━━ Excerpted text ━━
They weren't prepared to get themselves.
They weren't prepared to defend even Jeremy Corbyn.
Hang on, Chris.
So, Keir Starmer had the courage to tackle the high levels of anti-Semitism within the party, which you deny.
Do you still deny it?
That's utter not.
Well, of course I do, because the figures prove that that was a lie.
It was nonsense.
Now, what happened was the Labour Party foolishly embraced the IHRA, the International Holocaust Remembrance Alliance's definition or working definition of anti-Semitism, and there's a range of different examples.
Which almost every decent person accepts to bring in.
No, no, no.
Well, not every decent person accepts it at all, actually.
Because what it means is that criticism of the racist settler colonial apartheid regime in Israel is now deemed anti-Semitism.
If you look at the examples, I think there are six or seven of the 11, I think it is examples in the IHRA working definition, which actually cite criticism of Israel as a form of anti-Semitism.
Anti-Semitism is a very straightforward concept.
It's hatred or bigotry against Jewish people because they're Jews.
And the interesting thing is now, for all Keir Starmer saying that he's eradicated anti-Semitism and the Labour Party, Jewish people are being thrown out of the Labour Party hand over fist because they oppose the apartheid regime in Israel.
They are anti-Zionist Jews.
Let's keep this simple.
That's the point.
It's about not about anti-Semitism.
Let us keep this simple.
Are you saying that the party never really had a problem?
It didn't truly have a problem with anti-Semitism.
No, it did not have a problem.
Look, the Labour Party has been in my...
Wow, I mean, I think there were multiple instances of it having a problem.
No, no, there hasn't been multiple instances.
That's an absolute lie.
And if you actually look in that ridiculous report of the EHRC, well, wait a minute.
The EHRC report, they were only able to cite two examples of anti-Semitism.
And that was on the basis upon which they then produced their report and suggested that Labour had a major problem with anti-Semitism.
And even those two cases are subject to judicial review.
And there was a very strong case, and they will probably be thrown out.
They have nothing.
And that complaint, that complaint was put forward in the first place to the EU.
Thank you very much.
You've clarified your position.
You've got the motivated groups who wanted to undermine the Labour Party.
Pretty remarkable.
You're still in denial.
Thank you very much, Chris Williamson, MP.
Not a denial.
No, I'm telling the facts.
I'm telling the facts.
Kevin, Starmer's done the right thing in your view.
Well, hang on.
What do you make of that?
We can just let that last.
Yeah.
Well, Keir Starmer would not allow.
Most Labour MPs would not want Chris Williamson back in the Labour Party now.
Or probably not on TV either.
No, in truth, I'd be quite happy to be attacked on the basis that Chris has used now.
There's always a kernel of truth somewhere, but Labour did have a problem.
And anti-Semitism was weaponised both by those against Corbyn and those who supported Corbyn.
That's a fact.
But Keir Starmer will point to huge poll leads and how he's transformed Labour since 2019.
And it got the worst drubbing since 1935 in terms of seat.
Assisted Dying Debate 00:15:41
But the fact is, he is very authoritarian, though.
I think that what we've just seen with Chris Williamson here is still this kind of ideological possession, which Keir Starmer has tried to root out, which is why I say there's not a lot of differences between the Tories and the Labour Party at the moment as well, because one thing he said was they're neoliberals to the core.
━━━
━━ Given data ━━
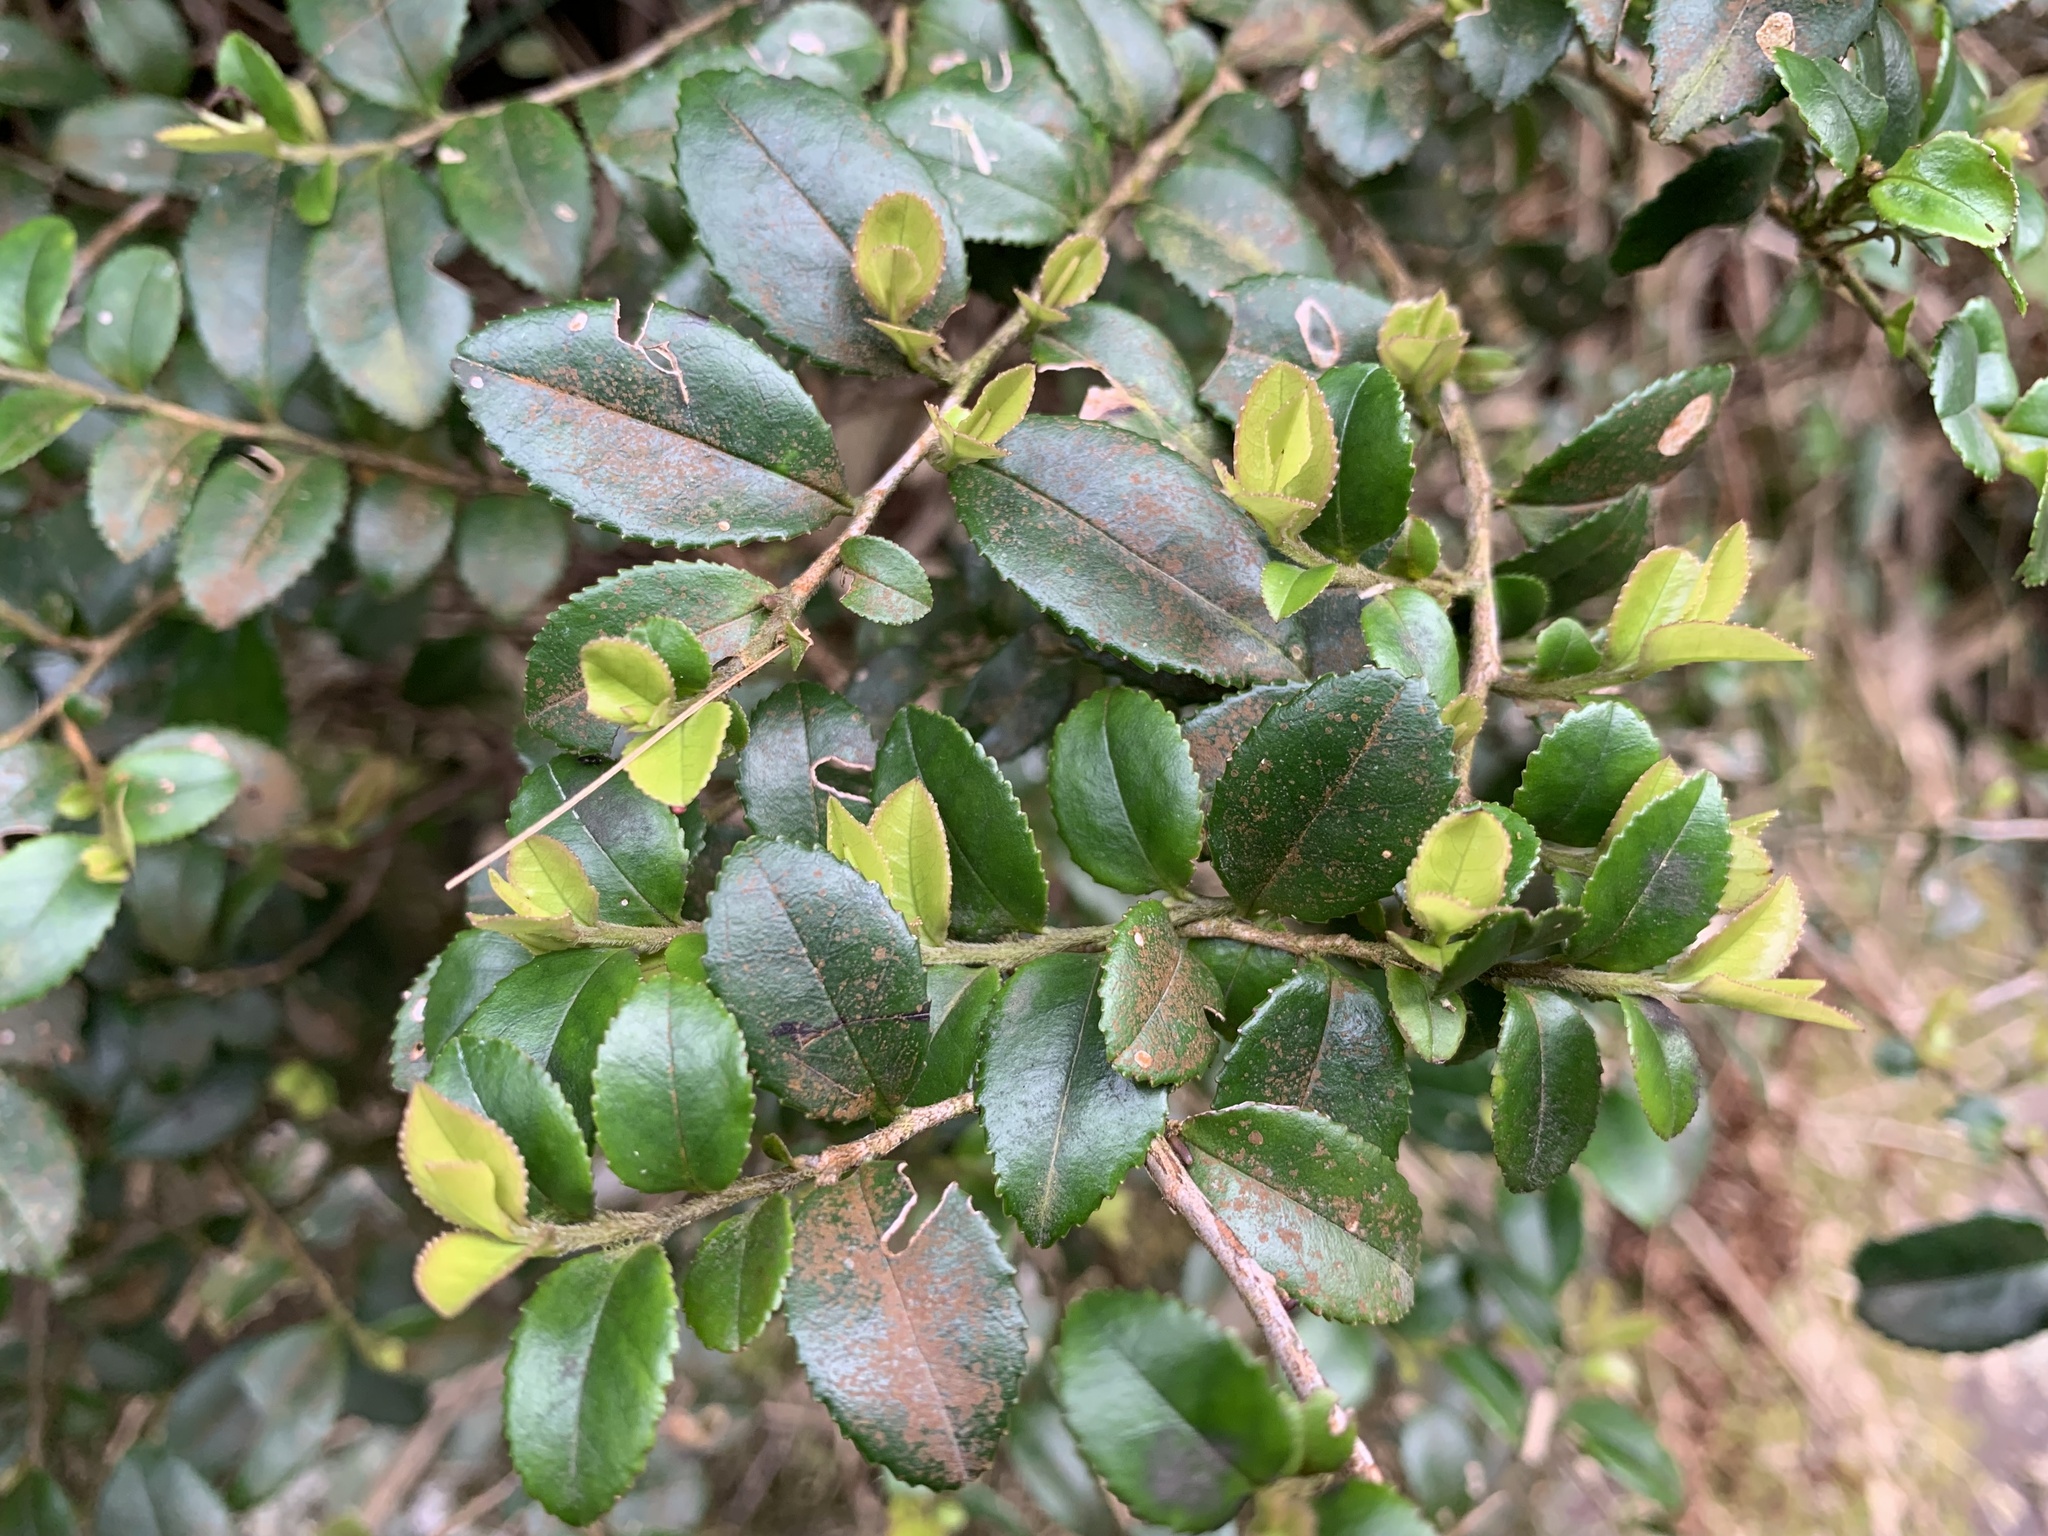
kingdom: Plantae
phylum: Tracheophyta
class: Magnoliopsida
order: Ericales
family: Pentaphylacaceae
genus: Eurya
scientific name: Eurya crenatifolia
━━━
### Work request 1
In the transcript of the debate on anti-Semitism in the Labour Party, how many examples of anti-Semitism does Chris Williamson say the EHRC report was able to cite?
### Work request 2
Write out the part of the Labour anti-Semitism debate transcript between "You've clarified your" and "make of that?", inclusive.
### Work request 3
Carry on the transcript of the debate on anti-Semitism in the Labour Party, beginning after its final line.

### Exercise output 1
Two.

### Exercise output 2
You've clarified your position.
You've got the motivated groups who wanted to undermine the Labour Party.
Pretty remarkable.
You're still in denial.
Thank you very much, Chris Williamson, MP.
Not a denial.
No, I'm telling the facts.
I'm telling the facts.
Kevin, Starmer's done the right thing in your view.
Well, hang on.
What do you make of that?

### Exercise output 3
Guess what?
So are the Tories, right?
And what Keir Starmer has tried to do is kind of wipe out the more extreme, very ideologically pure aspects of this party and keep it more centrist, keep it more palatable.
He's talking about transforming the country.
You know, politicians actually saying that now feel a bit scary because, you know, what kind of transformation are you going to...
Are you trying to?
On the question of Corbyn, though, he is more authoritarian on selection.
Oh, absolutely.
During the Corbyn era, people were stopped from standing and they rigged selections and so on and had people suspended so their seats could be taken by other people.
That all happened under Corbyn too.
However, Kier Starmer has taken it to a new level in trying to palletise the party.
And he'll see how it's going to be.
But he'll argue the polls show he's justified in doing it.
That's what he's saying.
Absolutely.
Next tonight, Bakoff's Dame Prue Leith lobbies MPs to legalise assisted dying, but her MP son disagrees and he joins us next.
Welcome back.
Well, MPs are holding an inquiry into assisted dying for the first time in almost 20 years.
They're asking people whether if people who have a terminal illness should be allowed to end their own lives.
A very, very difficult question.
Now, public support for a change in the law has actually grown pretty substantially, but assisting death is still currently punishable by up to 14 years in prison.
And critics fear that a legal change could put pressure on vulnerable people to end their lives.
A new documentary fronted by Bakoff's Prue Leith and her son, the Conservative MP Danny Kruger, takes a look at both sides of the debate.
When it was time and they had set 10 o'clock to drink their medicine, we went into the bedroom and we just sat in silence and love and just held this space for them as they drifted to sleep.
My mum passed in 15 minutes and my dad passed about 45 minutes later.
But they both went to sleep within a few minutes.
Yeah.
Yeah.
And died holding hands.
That's a wonderful story.
Wow, that is going to be some documentary.
That's on tomorrow night.
Well, Danny Kruger, who would disagree with his mum that it's a wonderful story, joins us now in the studio.
And former Conservative Cabinet Minister Kit Molthaus, who is speaking in a personal capacity, is down the line.
Good evening to you both.
Danny, I mean, this is such an emotional debate, so difficult for everybody.
It's not on party lines.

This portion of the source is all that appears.